Домой возвращались в сумерках. В эти часы в приземистом вагоне пригородного дизеля ютилось всего пяток пассажиров. Потапов и Настя устроились у окна. Девушка поскуливала от переполнявшего ее любопытства, а Потапов пускаться в разговоры не торопился. По выходе из «буфета» он вообще поскучнел, нахохлился. Вся его первоначальная джинсовая прыть — в мускулах, осанке, повадках — сникла, завяла. На смену ей пришла знакомая, уже как бы органичная, осадистая усталость, плотно облегавшая тело и настроение ума, как прокисшая от пота и пыли рубаха.

— Иван Кузьмич…

— Слушаю тебя, Настя.

— Я понимаю, вам больно говорить: губы разбиты…
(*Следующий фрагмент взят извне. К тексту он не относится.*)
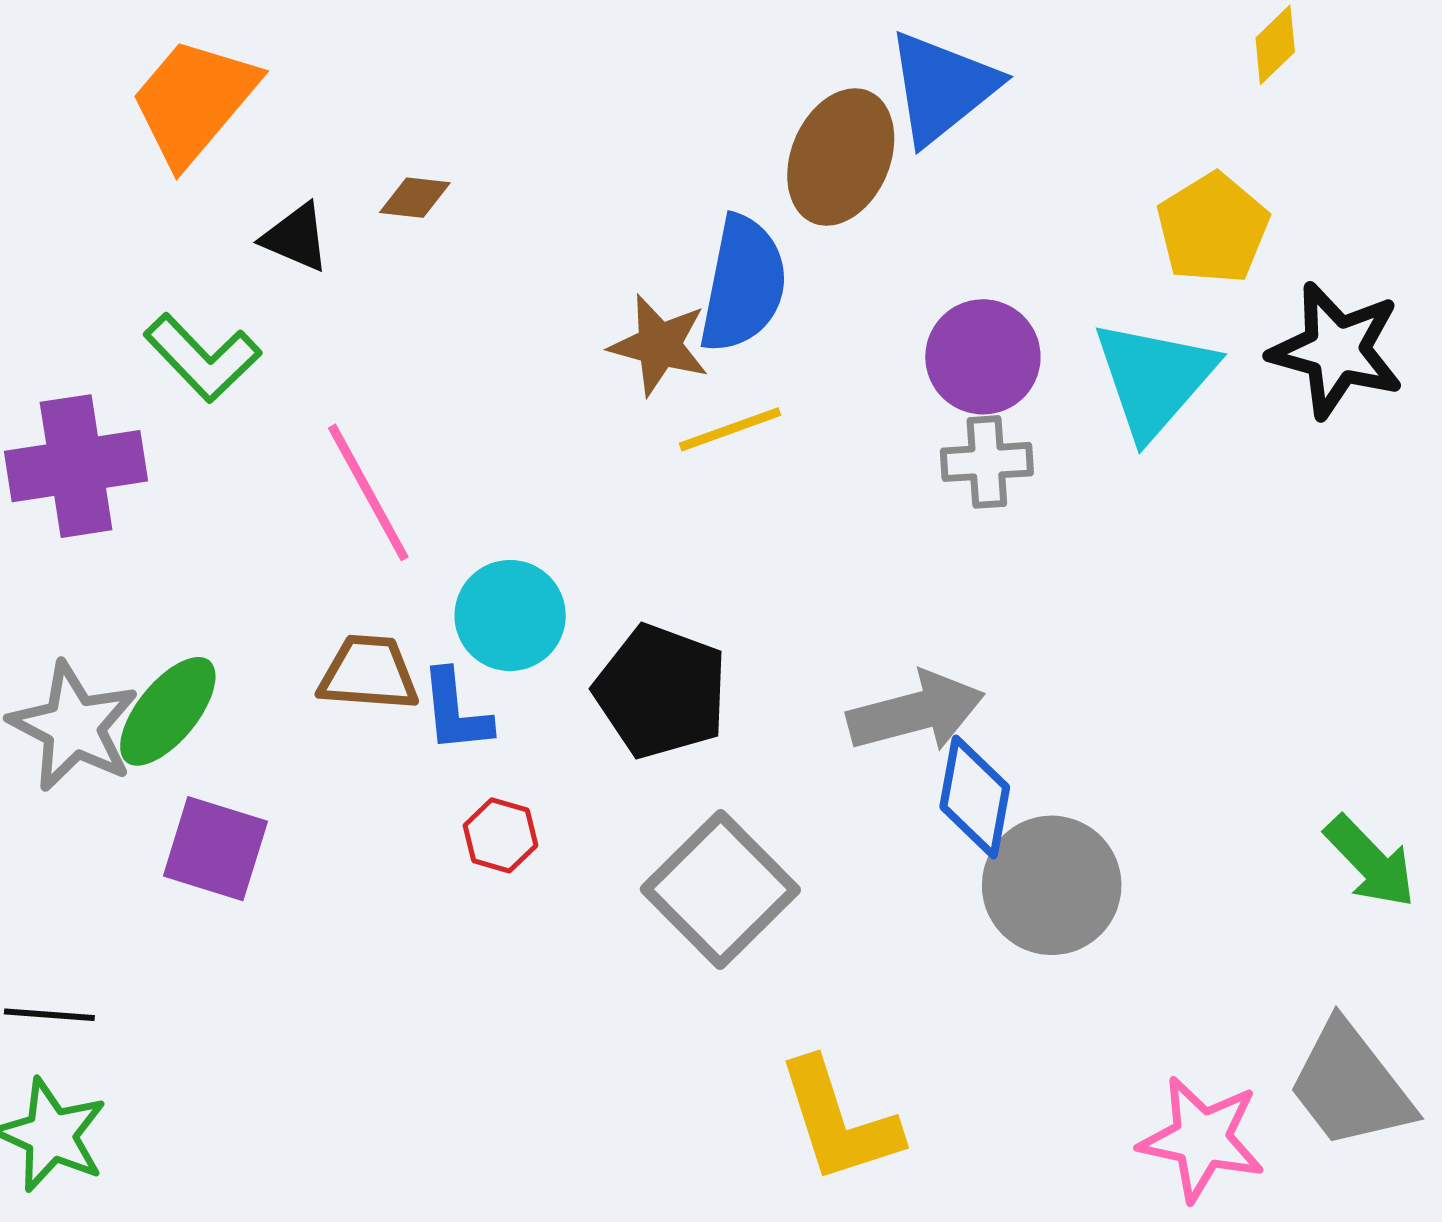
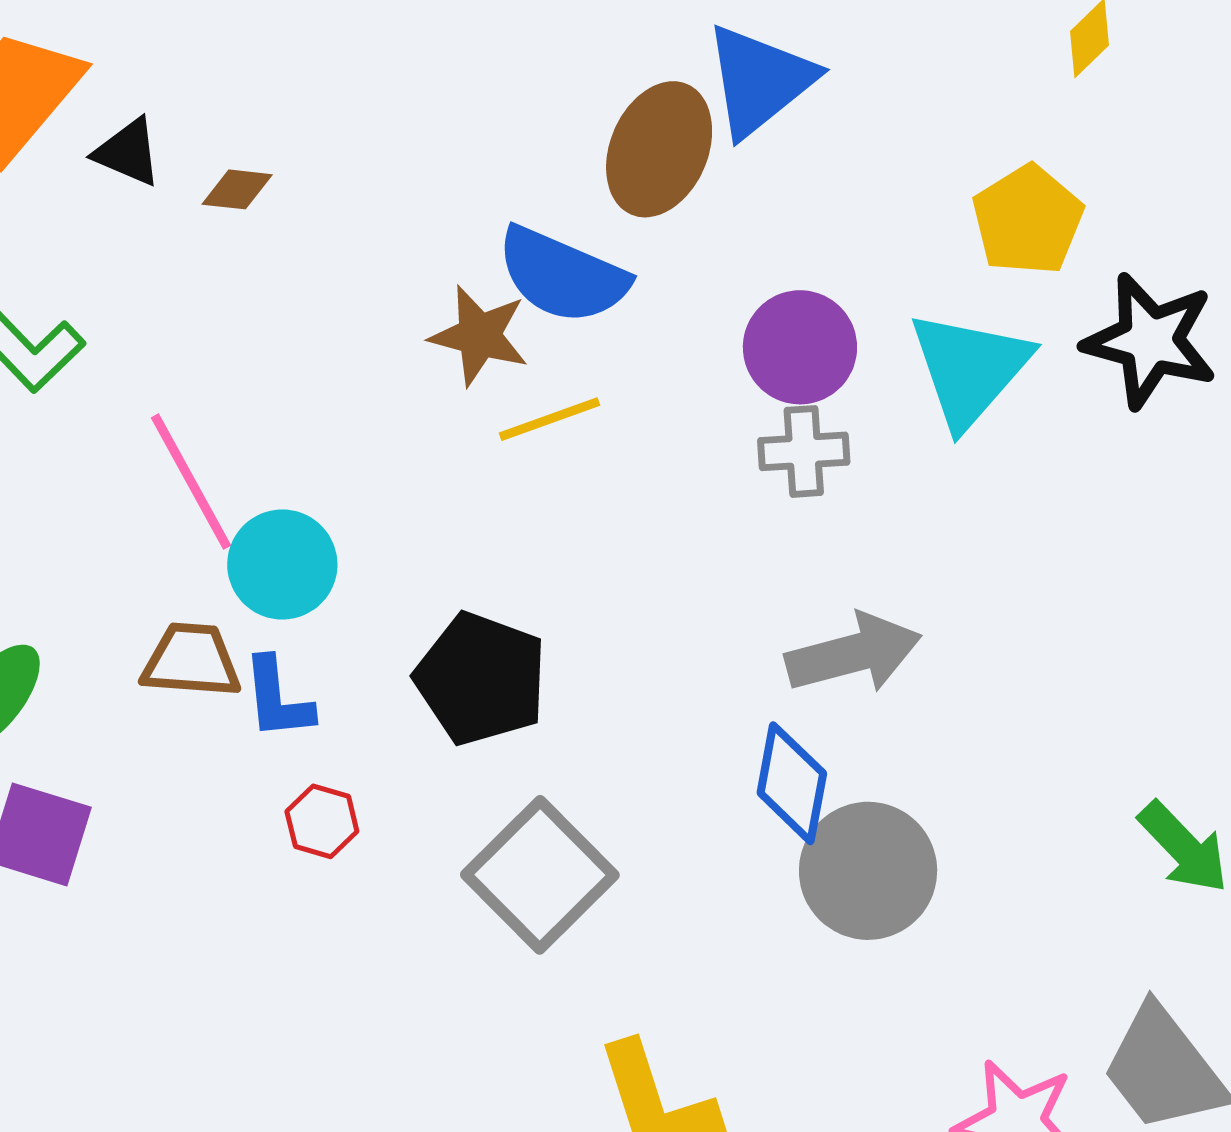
black triangle: (296, 237) -> (128, 152), moved
blue semicircle: (743, 284) -> (562, 275), turned 102
cyan circle: (510, 616) -> (282, 565), moved
gray arrow: (916, 712) -> (854, 653), moved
— Нет, почему же, я приноровился. Язык цел. Губы обтерпелись.

— Вот и мне показалось: дело поправимое. Вы такую лекцию закатили этим жлобам! С вашими-то губами!
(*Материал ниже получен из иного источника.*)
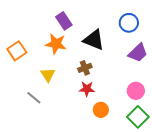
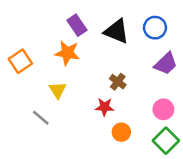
black triangle: (94, 40) -> (117, 31), moved
brown cross: (85, 68) -> (118, 82), moved, turned -32

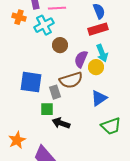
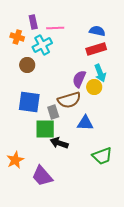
blue semicircle: (99, 11) -> (97, 31), turned -56
brown circle: (60, 45) -> (27, 65), moved
blue triangle: (99, 98) -> (85, 123), moved, turned 36
green square: (47, 109) -> (45, 129), size x1.5
green trapezoid: (111, 126) -> (102, 156), moved

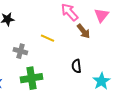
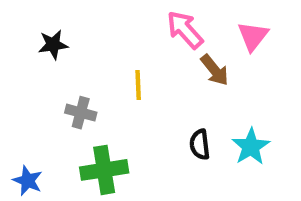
yellow line: (47, 38) -> (138, 85), turned 64
cyan star: (101, 81) -> (251, 147), moved

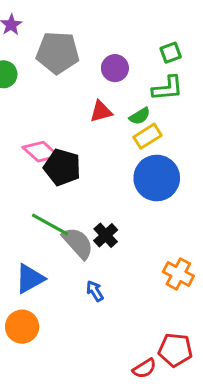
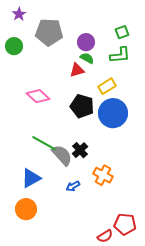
green semicircle: (140, 116) -> (87, 58), moved, turned -120
black pentagon: (62, 167) -> (82, 106), moved
orange cross: (178, 274) -> (103, 175), moved
blue arrow: (95, 291) -> (73, 186), turned -88

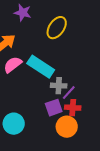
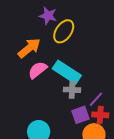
yellow ellipse: (57, 28) -> (64, 31), moved
gray cross: (59, 86) -> (72, 90), moved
— На одном энтузиазме, Настя. Зря, конечно, старался. С людьми не о смерти надо говорить, с людьми справедливее будет — о насущном. Надо было о фабрике рассказать, как мы на хозрасчет переходим, в изящную обувь население переобувать собираемся, чтобы любые наши штиблеты, баретки и даже бахилы на экспорт годились! А я решил доказать им, что я — другой. Хотелось подняться… после падения. Что ни говори, а избили меня! Вот и решил отдалиться, отъединиться, носом их ткнуть в разницу между мной и… А где она, разница? Тютю! Все неизвестностью питаются. Потому что все как бы — повесть не дочитали… Повесть своей жизни.